(MATERIAL PROVIDED begins)
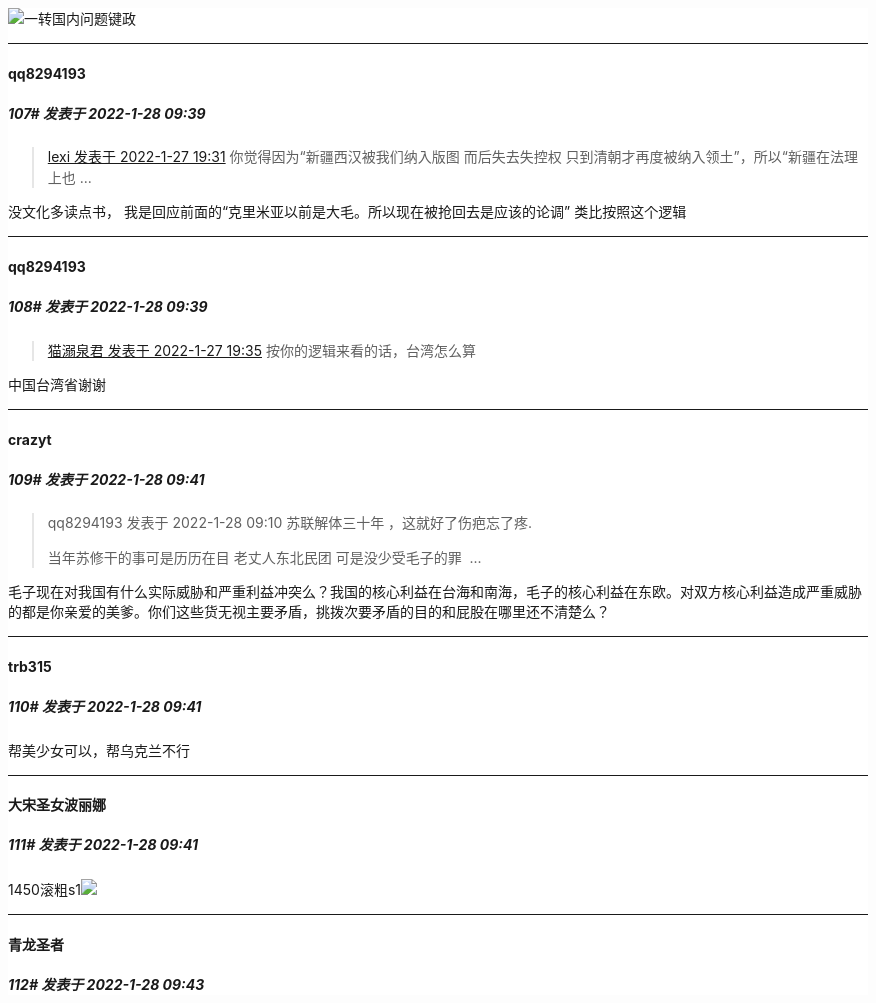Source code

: <img src="https://static.saraba1st.com/image/smiley/face2017/065.png" referrerpolicy="no-referrer">一转国内问题键政

*****

####  qq8294193  
##### 107#       发表于 2022-1-28 09:39

<blockquote><a href="httphttps://bbs.saraba1st.com/2b/forum.php?mod=redirect&amp;goto=findpost&amp;pid=54455306&amp;ptid=2049596" target="_blank">lexi 发表于 2022-1-27 19:31</a>
你觉得因为“新疆西汉被我们纳入版图 而后失去失控权 只到清朝才再度被纳入领土”，所以“新疆在法理上也 ...</blockquote>
没文化多读点书， 我是回应前面的“克里米亚以前是大毛。所以现在被抢回去是应该的论调”
类比按照这个逻辑 

*****

####  qq8294193  
##### 108#       发表于 2022-1-28 09:39

<blockquote><a href="httphttps://bbs.saraba1st.com/2b/forum.php?mod=redirect&amp;goto=findpost&amp;pid=54455345&amp;ptid=2049596" target="_blank">猫溺泉君 发表于 2022-1-27 19:35</a>
按你的逻辑来看的话，台湾怎么算</blockquote>
中国台湾省谢谢

*****

####  crazyt  
##### 109#       发表于 2022-1-28 09:41

<blockquote>qq8294193 发表于 2022-1-28 09:10
苏联解体三十年 ，这就好了伤疤忘了疼.

当年苏修干的事可是历历在目 老丈人东北民团 可是没少受毛子的罪  ...</blockquote>
毛子现在对我国有什么实际威胁和严重利益冲突么？我国的核心利益在台海和南海，毛子的核心利益在东欧。对双方核心利益造成严重威胁的都是你亲爱的美爹。你们这些货无视主要矛盾，挑拨次要矛盾的目的和屁股在哪里还不清楚么？

*****

####  trb315  
##### 110#       发表于 2022-1-28 09:41

帮美少女可以，帮乌克兰不行

*****

####  大宋圣女波丽娜  
##### 111#       发表于 2022-1-28 09:41

1450滚粗s1<img src="https://static.saraba1st.com/image/smiley/face2017/099.png" referrerpolicy="no-referrer">

*****

####  青龙圣者  
##### 112#       发表于 2022-1-28 09:43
(MATERIAL PROVIDED ends)
TASK TO COMPLETE
Retype the lines above character for character, leaving out the pictures.

ANSWER TO THIS EXERCISE
Source code

: <img src="https://static.saraba1st.com/image/smiley/face2017/065.png" referrerpolicy="no-referrer">一转国内问题键政

*****

####  qq8294193  
##### 107#       发表于 2022-1-28 09:39

<blockquote><a href="httphttps://bbs.saraba1st.com/2b/forum.php?mod=redirect&amp;goto=findpost&amp;pid=54455306&amp;ptid=2049596" target="_blank">lexi 发表于 2022-1-27 19:31</a>
你觉得因为“新疆西汉被我们纳入版图 而后失去失控权 只到清朝才再度被纳入领土”，所以“新疆在法理上也 ...</blockquote>
没文化多读点书， 我是回应前面的“克里米亚以前是大毛。所以现在被抢回去是应该的论调”
类比按照这个逻辑 

*****

####  qq8294193  
##### 108#       发表于 2022-1-28 09:39

<blockquote><a href="httphttps://bbs.saraba1st.com/2b/forum.php?mod=redirect&amp;goto=findpost&amp;pid=54455345&amp;ptid=2049596" target="_blank">猫溺泉君 发表于 2022-1-27 19:35</a>
按你的逻辑来看的话，台湾怎么算</blockquote>
中国台湾省谢谢

*****

####  crazyt  
##### 109#       发表于 2022-1-28 09:41

<blockquote>qq8294193 发表于 2022-1-28 09:10
苏联解体三十年 ，这就好了伤疤忘了疼.

当年苏修干的事可是历历在目 老丈人东北民团 可是没少受毛子的罪  ...</blockquote>
毛子现在对我国有什么实际威胁和严重利益冲突么？我国的核心利益在台海和南海，毛子的核心利益在东欧。对双方核心利益造成严重威胁的都是你亲爱的美爹。你们这些货无视主要矛盾，挑拨次要矛盾的目的和屁股在哪里还不清楚么？

*****

####  trb315  
##### 110#       发表于 2022-1-28 09:41

帮美少女可以，帮乌克兰不行

*****

####  大宋圣女波丽娜  
##### 111#       发表于 2022-1-28 09:41

1450滚粗s1<img src="https://static.saraba1st.com/image/smiley/face2017/099.png" referrerpolicy="no-referrer">

*****

####  青龙圣者  
##### 112#       发表于 2022-1-28 09:43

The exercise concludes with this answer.